While Avnet plans to offer more similar fee-for-service programs, Vallee says not all of Avnet's value-added services will carry fees. "We do not intend to go to customers who are currently buying products and services that are bundled and fundamentally changing the way we do business," he says. "But, we are looking to make sure that, as new services are deployed, they are paid for in one of the three ways: by fee, incremental profit margin, or incremental sales volume. We are making efforts internally to make sure we understand the costs of providing services to our customers," he says.

Pioneer Standard's fee-for-service initiative revolves around Web-based programs and intellectual property. "These are informational services that we deliver over the Web," says Tom Pitera, president of Pioneer Standard's Industrial Electronics division. "We are not taking some of the classic value-added services like IC programming and moving them into fee-for-service because, in one form or another, we have always been paid for them."

The services involve design support and supply-chain management and are provided through Aprisa and SupplyStream, two companies owned by Pioneer Standard.

"Aprisa and SupplyStream involve intellectual property that allows us to focus on our area of differentiation, which is technology distribution and engineering design services," says Pitera.

He says the business is in its infancy stage, but is evolving and customer interest is growing.

Aprisa provides the CircuitNet design tool. "Users can go to the online tool, find reference designs in the system, and then modify those reference designs," says Pitera. "They can start from scratch with a clean drawing board and build block diagrams for their applications.
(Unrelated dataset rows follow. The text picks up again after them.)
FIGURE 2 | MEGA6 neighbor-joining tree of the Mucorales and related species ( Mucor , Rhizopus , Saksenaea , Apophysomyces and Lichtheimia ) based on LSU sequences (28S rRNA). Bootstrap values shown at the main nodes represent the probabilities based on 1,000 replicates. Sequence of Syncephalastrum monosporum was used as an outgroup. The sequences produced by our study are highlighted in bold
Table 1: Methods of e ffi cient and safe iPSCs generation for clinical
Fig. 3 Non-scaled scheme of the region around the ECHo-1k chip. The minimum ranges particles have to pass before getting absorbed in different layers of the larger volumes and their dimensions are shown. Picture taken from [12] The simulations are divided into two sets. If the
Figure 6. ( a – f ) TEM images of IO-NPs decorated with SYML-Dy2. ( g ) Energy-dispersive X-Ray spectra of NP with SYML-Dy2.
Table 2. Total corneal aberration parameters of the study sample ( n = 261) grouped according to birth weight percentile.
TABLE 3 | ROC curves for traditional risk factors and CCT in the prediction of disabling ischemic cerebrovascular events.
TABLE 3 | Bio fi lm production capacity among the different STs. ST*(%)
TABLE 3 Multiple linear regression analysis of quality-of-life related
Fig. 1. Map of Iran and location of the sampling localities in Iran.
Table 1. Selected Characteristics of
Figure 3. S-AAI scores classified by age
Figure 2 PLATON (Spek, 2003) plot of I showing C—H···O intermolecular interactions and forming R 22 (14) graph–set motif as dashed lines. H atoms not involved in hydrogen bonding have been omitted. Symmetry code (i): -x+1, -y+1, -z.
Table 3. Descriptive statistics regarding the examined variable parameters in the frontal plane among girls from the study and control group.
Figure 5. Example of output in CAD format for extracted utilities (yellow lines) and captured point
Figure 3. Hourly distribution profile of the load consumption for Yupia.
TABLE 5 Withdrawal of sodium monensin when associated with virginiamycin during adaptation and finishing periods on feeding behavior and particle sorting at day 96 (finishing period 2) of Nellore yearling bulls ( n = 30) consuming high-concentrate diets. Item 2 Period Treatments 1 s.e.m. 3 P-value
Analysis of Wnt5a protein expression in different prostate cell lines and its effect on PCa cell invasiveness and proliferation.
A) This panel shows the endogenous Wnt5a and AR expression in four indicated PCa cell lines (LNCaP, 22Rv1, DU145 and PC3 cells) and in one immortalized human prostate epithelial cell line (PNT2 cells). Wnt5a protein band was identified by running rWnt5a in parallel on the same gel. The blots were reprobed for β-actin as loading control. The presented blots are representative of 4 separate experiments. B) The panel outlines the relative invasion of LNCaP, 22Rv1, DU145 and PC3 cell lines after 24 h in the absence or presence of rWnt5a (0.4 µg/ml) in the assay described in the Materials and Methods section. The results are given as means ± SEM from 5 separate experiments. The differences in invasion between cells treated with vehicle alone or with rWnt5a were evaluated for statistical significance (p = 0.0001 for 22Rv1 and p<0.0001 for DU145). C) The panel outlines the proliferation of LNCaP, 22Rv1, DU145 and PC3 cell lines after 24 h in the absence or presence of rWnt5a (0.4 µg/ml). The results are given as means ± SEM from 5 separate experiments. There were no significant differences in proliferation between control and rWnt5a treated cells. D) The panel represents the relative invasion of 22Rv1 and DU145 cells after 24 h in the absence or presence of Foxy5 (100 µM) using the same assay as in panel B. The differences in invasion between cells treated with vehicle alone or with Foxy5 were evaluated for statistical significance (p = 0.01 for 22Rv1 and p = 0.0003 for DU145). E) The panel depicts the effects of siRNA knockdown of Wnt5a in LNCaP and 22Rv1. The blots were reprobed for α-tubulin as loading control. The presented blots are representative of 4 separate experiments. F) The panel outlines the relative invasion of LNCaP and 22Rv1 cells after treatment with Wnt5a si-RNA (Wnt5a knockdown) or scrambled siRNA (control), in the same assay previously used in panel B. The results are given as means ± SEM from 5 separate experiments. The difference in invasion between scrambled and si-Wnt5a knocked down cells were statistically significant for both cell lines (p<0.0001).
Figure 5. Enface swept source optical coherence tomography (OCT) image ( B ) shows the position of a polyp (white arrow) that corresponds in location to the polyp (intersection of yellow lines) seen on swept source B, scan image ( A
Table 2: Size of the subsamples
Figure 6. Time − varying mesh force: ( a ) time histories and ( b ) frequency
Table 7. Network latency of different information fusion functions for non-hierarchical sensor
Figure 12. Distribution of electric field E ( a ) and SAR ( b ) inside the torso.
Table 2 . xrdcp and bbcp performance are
They can do product searches. They can compare products. They can conduct interoperability audits among the components that they put into their block diagrams."

SupplyStream provides materials management capabilities. "There are tools for quoting, inventory management, inventory optimization and total cost of acquisition," Pitera says.

"In focus groups, the materials community tells us total acquisition costs are a big concern," says Pitera. "They tell us they want to manage based on total acquisition costs rather than on piece price variance." So Pitera believes that demand for SupplyStream tools will grow and that buyers will be willing to pay for the services.

Most of Pioneer Standard's tools are delivered through an application service provider model (ASP). "Some customers engage in enterprise type solutions where we're not hosting the application, but, rather, installing it behind their firewall, bringing them up, training them and licensing them to run it."

For other value-added services that involve component sales, Pioneer will continue to factor its costs into prices of the parts it is selling.

"If a customer wants prices for the value-added work and the parts broken out, we will typically do that for them. However, we generally embed the service cost in the price for the part," says Pitera. "We take the cost of the part, cost of the labor, and our profit, then quote a price. The market has been trained this way and I expect it will be a difficult thing to change."

Gray of NEDA says buyers can expect more distributors to offer more fee-for-service programs. "If the Arrows and the Avnets of the world make it profitable, then you will see the rest of the industry follow suit," he says.